• [Source extract]:
▬▬▬▬▬▬▬▬▬▬
When I sat down with my husband to watch Nomadland, released last week on Hulu, I expected a bleak portrait of near-homeless Americans disadvantaged by an ever-widening economic disparity. Co-produced by and starring the brilliant Frances McDormand, I was willing to go on the journey, and connect to the pain of a disenfranchised population.
The film is a multi-layered work with plenty to say. Some will see it as a paean to independent spirit, and the primal appeal of the open road to those who refuse to be settled. And while it’s true that economic hardship creates the underlying conditions of struggle, a few intriguing scenes suggest deeper issues.
Nomadland neither blames nor proselytizes. It paints a vivid picture and allows us to meet the story with our own conscience and values, and if we are willing, reflect deeply about the intersecting threads of economic pain, personal grief, and the nature of independence.
▬▬▬▬▬▬▬▬▬▬
• [Supplied information]:
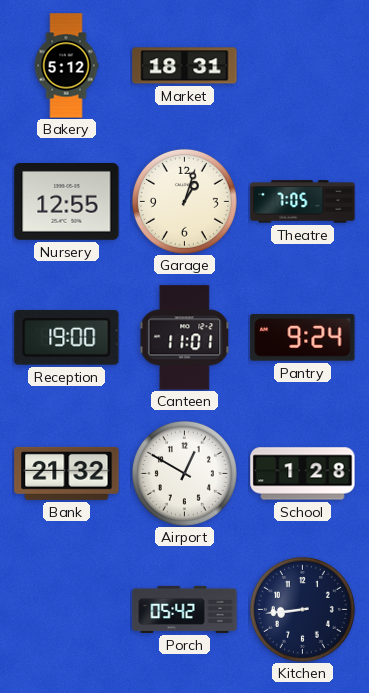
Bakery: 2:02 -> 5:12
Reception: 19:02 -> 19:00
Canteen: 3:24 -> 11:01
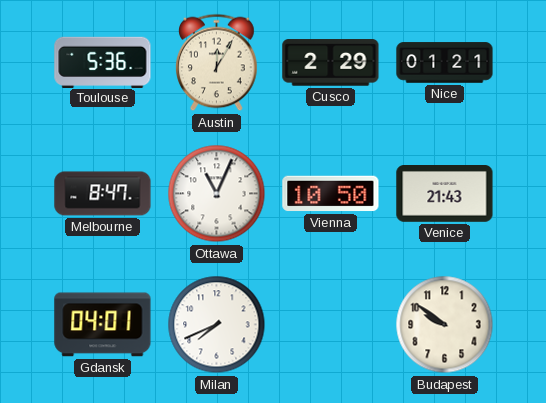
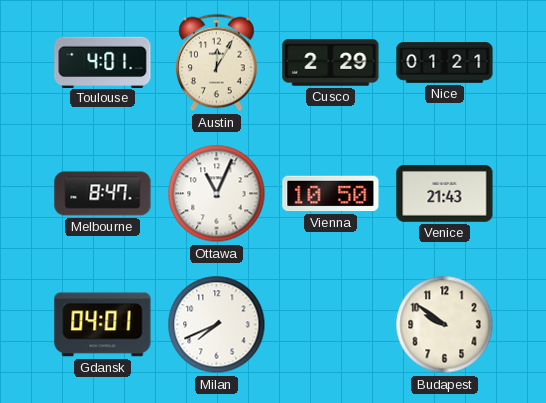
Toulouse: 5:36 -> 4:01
▬▬▬▬▬▬▬▬▬▬
• [Problems to solve]:
1. In two sentences, what does the Nomadland review say about the film?
2. Can you reproduce the passage of the Nomadland review that opens with the words containing "When I sat down" and closes with "suggest deeper issues."?

• [Full solutions]:
1. Expecting a bleak portrait of near-homeless Americans, the writer instead found Nomadland a multi-layered film that some will see as a paean to independent spirit and the open road, with a few scenes suggesting issues deeper than economic hardship. The film neither blames nor proselytizes but paints a vivid picture that invites reflection on economic pain, personal grief, and the nature of independence.

2.
When I sat down with my husband to watch Nomadland, released last week on Hulu, I expected a bleak portrait of near-homeless Americans disadvantaged by an ever-widening economic disparity. Co-produced by and starring the brilliant Frances McDormand, I was willing to go on the journey, and connect to the pain of a disenfranchised population.
The film is a multi-layered work with plenty to say. Some will see it as a paean to independent spirit, and the primal appeal of the open road to those who refuse to be settled. And while it’s true that economic hardship creates the underlying conditions of struggle, a few intriguing scenes suggest deeper issues.